Work task: An exact copy of all entries is the expected answer.

Records supplied:
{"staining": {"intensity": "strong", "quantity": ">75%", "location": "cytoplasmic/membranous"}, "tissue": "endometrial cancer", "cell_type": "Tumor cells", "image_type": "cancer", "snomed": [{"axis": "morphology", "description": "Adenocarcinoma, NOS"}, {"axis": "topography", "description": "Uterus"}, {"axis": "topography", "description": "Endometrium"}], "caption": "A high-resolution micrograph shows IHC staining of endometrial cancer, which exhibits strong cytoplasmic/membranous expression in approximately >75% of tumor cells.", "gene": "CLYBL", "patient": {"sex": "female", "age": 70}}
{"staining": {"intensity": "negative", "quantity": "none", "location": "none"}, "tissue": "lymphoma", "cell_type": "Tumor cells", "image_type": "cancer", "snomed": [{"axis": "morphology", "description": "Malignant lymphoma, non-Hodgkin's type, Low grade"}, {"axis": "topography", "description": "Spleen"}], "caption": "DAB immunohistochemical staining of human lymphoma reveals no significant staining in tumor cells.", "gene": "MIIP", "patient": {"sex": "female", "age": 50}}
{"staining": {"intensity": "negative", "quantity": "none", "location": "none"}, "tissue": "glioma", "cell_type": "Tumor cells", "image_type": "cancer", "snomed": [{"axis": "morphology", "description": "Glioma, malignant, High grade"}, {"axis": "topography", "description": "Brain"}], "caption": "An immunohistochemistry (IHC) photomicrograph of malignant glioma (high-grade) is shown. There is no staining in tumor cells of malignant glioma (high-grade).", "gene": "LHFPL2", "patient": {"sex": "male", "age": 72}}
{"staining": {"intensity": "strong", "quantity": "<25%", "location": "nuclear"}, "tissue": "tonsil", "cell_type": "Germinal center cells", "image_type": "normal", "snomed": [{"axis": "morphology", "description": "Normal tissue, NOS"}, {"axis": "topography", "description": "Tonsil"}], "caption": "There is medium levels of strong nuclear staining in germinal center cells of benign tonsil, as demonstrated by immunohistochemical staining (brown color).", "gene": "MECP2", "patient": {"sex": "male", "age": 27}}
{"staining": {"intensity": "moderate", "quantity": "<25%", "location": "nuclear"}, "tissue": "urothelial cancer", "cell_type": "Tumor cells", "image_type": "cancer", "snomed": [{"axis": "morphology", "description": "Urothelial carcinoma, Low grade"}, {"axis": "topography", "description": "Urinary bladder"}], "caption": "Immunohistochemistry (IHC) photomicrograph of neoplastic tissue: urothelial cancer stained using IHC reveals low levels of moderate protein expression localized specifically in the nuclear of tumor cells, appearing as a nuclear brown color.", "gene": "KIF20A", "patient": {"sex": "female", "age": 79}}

Result for this task:
{"staining": {"intensity": "strong", "quantity": ">75%", "location": "cytoplasmic/membranous"}, "tissue": "endometrial cancer", "cell_type": "Tumor cells", "image_type": "cancer", "snomed": [{"axis": "morphology", "description": "Adenocarcinoma, NOS"}, {"axis": "topography", "description": "Uterus"}, {"axis": "topography", "description": "Endometrium"}], "caption": "A high-resolution micrograph shows IHC staining of endometrial cancer, which exhibits strong cytoplasmic/membranous expression in approximately >75% of tumor cells.", "gene": "CLYBL", "patient": {"sex": "female", "age": 70}}
{"staining": {"intensity": "negative", "quantity": "none", "location": "none"}, "tissue": "lymphoma", "cell_type": "Tumor cells", "image_type": "cancer", "snomed": [{"axis": "morphology", "description": "Malignant lymphoma, non-Hodgkin's type, Low grade"}, {"axis": "topography", "description": "Spleen"}], "caption": "DAB immunohistochemical staining of human lymphoma reveals no significant staining in tumor cells.", "gene": "MIIP", "patient": {"sex": "female", "age": 50}}
{"staining": {"intensity": "negative", "quantity": "none", "location": "none"}, "tissue": "glioma", "cell_type": "Tumor cells", "image_type": "cancer", "snomed": [{"axis": "morphology", "description": "Glioma, malignant, High grade"}, {"axis": "topography", "description": "Brain"}], "caption": "An immunohistochemistry (IHC) photomicrograph of malignant glioma (high-grade) is shown. There is no staining in tumor cells of malignant glioma (high-grade).", "gene": "LHFPL2", "patient": {"sex": "male", "age": 72}}
{"staining": {"intensity": "strong", "quantity": "<25%", "location": "nuclear"}, "tissue": "tonsil", "cell_type": "Germinal center cells", "image_type": "normal", "snomed": [{"axis": "morphology", "description": "Normal tissue, NOS"}, {"axis": "topography", "description": "Tonsil"}], "caption": "There is medium levels of strong nuclear staining in germinal center cells of benign tonsil, as demonstrated by immunohistochemical staining (brown color).", "gene": "MECP2", "patient": {"sex": "male", "age": 27}}
{"staining": {"intensity": "moderate", "quantity": "<25%", "location": "nuclear"}, "tissue": "urothelial cancer", "cell_type": "Tumor cells", "image_type": "cancer", "snomed": [{"axis": "morphology", "description": "Urothelial carcinoma, Low grade"}, {"axis": "topography", "description": "Urinary bladder"}], "caption": "Immunohistochemistry (IHC) photomicrograph of neoplastic tissue: urothelial cancer stained using IHC reveals low levels of moderate protein expression localized specifically in the nuclear of tumor cells, appearing as a nuclear brown color.", "gene": "KIF20A", "patient": {"sex": "female", "age": 79}}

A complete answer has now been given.